— start of Passage —
If $(X,\tau)$ is a topological space, then $\mathrm{LSC}(X)$ is a lattice, and if $\mathscr{F}\subseteq\mathrm{LSC}(X)$ then $g:X\to[-\infty,\infty]$ defined by

 $g(x)=\sup_{f\in\mathscr{F}}f(x),\qquad x\in X$

belongs to $\mathrm{LSC}(X)$.

###### Proof.

If $\mathscr{F}=\emptyset$, then $g$ is the constant function $x\mapsto-\infty$, which is lower semicontinuous as for any $t\in\mathbb{R}$, the inverse image of $(t,\infty]$ is $\emptyset$, which belongs to $\tau$. Otherwise, let $t\in\mathbb{R}$. Saying $x\in g^{-1}(t,\infty]$ means that $g(x)>t$, and with $\epsilon=g(x)-t$ there is some some $f\in\mathscr{F}$ satisfying $f(x)>g(x)-\epsilon=t$. Therefore, if $x\in g^{-1}(t,\infty]$ then $x\in\bigcup_{f\in\mathscr{F}}f^{-1}(t,\infty]$. On the other hand, if $x\in\bigcup_{f\in\mathscr{F}}f^{-1}(t,\infty]$, then there is some $f\in\mathscr{F}$ with $f(x)>t$, and hence $g(x)>t$. Therefore

 $g^{-1}(t,\infty]=\bigcup_{f\in\mathscr{F}}f^{-1}(t,\infty].$

But each $f\in\mathscr{F}$ is lower semicontinuous so the right-hand side is a union of elements of $\tau$, and hence $g^{-1}(t,\infty]\in\tau$, showing that $g$ is lower semicontinuous. Therefore every subset of $\mathrm{LSC}(X)$ has a supremum.

Suppose that $f_{1},f_{2}\in\mathrm{LSC}(X)$, and define $f:X\to[-\infty,\infty]$ by

 $f(x)=\min\{f_{1}(x),f_{2}(x)\},\qquad x\in X.$

For $t\in\mathbb{R}$, it is apparent that

 $f^{-1}(t,\infty]=f_{1}^{-1}(t,\infty]\cap f_{2}^{-1}(t,\infty].$

As $f_{1}$ and $f_{2}$ are each lower semicontinuous, these two inverse images are each open sets, and so their intersection is an open set. Therefore $f$ is lower semicontinuous, showing that $\mathrm{LSC}(X)$ is a lattice. ∎

One is sometimes interested in lower semicontinuous functions that do not take the value $-\infty$. As the following theorem shows, the sum of two lower semicontinuous functions that do not take the value $-\infty$ is also a lower semicontinuous function.

###### Theorem 5.

If $X$ is a topological space, if $f,g\in\mathrm{LSC}(X)$, and if $f,g>-\infty$, then $f+g\in\mathrm{LSC}(X)$, and if $r>0$ and $f\in\mathrm{LSC}(X)$ then $rf\in\mathrm{LSC}(X)$.

###### Proof.
— end of Passage —
* **Work to do**
Answer each question from the passage on lower semicontinuous functions.
(a) In the proof, what function is $g$ when $\mathscr{F}$ is empty?
(b) How is $f$ defined from $f_{1}$ and $f_{2}$ to show that $\mathrm{LSC}(X)$ is a lattice?
(c) In Theorem 5, what must hold for $f$ and $g$ for $f+g$ to belong to $\mathrm{LSC}(X)$?
— start of Dataset records —
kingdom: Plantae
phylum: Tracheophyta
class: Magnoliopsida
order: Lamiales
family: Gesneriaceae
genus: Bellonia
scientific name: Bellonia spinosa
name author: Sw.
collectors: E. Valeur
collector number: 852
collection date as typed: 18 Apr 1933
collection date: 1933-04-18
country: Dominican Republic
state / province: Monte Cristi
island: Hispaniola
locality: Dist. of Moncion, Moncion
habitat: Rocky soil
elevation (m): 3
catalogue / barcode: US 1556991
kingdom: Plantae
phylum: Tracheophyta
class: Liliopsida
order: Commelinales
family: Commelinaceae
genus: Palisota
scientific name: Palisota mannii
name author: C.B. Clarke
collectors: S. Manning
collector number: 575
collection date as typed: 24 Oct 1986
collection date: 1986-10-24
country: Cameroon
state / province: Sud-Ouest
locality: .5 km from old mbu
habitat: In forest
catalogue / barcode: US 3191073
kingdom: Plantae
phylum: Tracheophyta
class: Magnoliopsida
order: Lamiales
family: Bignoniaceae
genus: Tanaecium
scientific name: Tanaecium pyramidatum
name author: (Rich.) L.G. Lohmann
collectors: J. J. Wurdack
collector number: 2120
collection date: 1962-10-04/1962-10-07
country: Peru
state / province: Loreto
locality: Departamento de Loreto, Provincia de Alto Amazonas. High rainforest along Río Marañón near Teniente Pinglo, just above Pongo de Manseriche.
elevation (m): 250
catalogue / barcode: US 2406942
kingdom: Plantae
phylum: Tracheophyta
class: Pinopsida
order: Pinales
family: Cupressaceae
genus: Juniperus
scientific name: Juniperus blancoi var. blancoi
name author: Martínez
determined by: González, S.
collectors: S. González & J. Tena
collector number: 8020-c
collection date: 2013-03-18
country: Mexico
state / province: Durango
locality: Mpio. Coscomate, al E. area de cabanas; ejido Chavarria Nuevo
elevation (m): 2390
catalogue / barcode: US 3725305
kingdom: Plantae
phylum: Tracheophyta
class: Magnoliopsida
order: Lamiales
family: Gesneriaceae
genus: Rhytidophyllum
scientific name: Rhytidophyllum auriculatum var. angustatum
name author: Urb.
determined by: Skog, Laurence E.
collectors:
— end of Dataset records —
* **Finished answer**
(a) The constant function $x\mapsto-\infty$.
(b) As $f(x)=\min\{f_{1}(x),f_{2}(x)\}$ for $x\in X$.
(c) Both must be in $\mathrm{LSC}(X)$ and satisfy $f,g>-\infty$.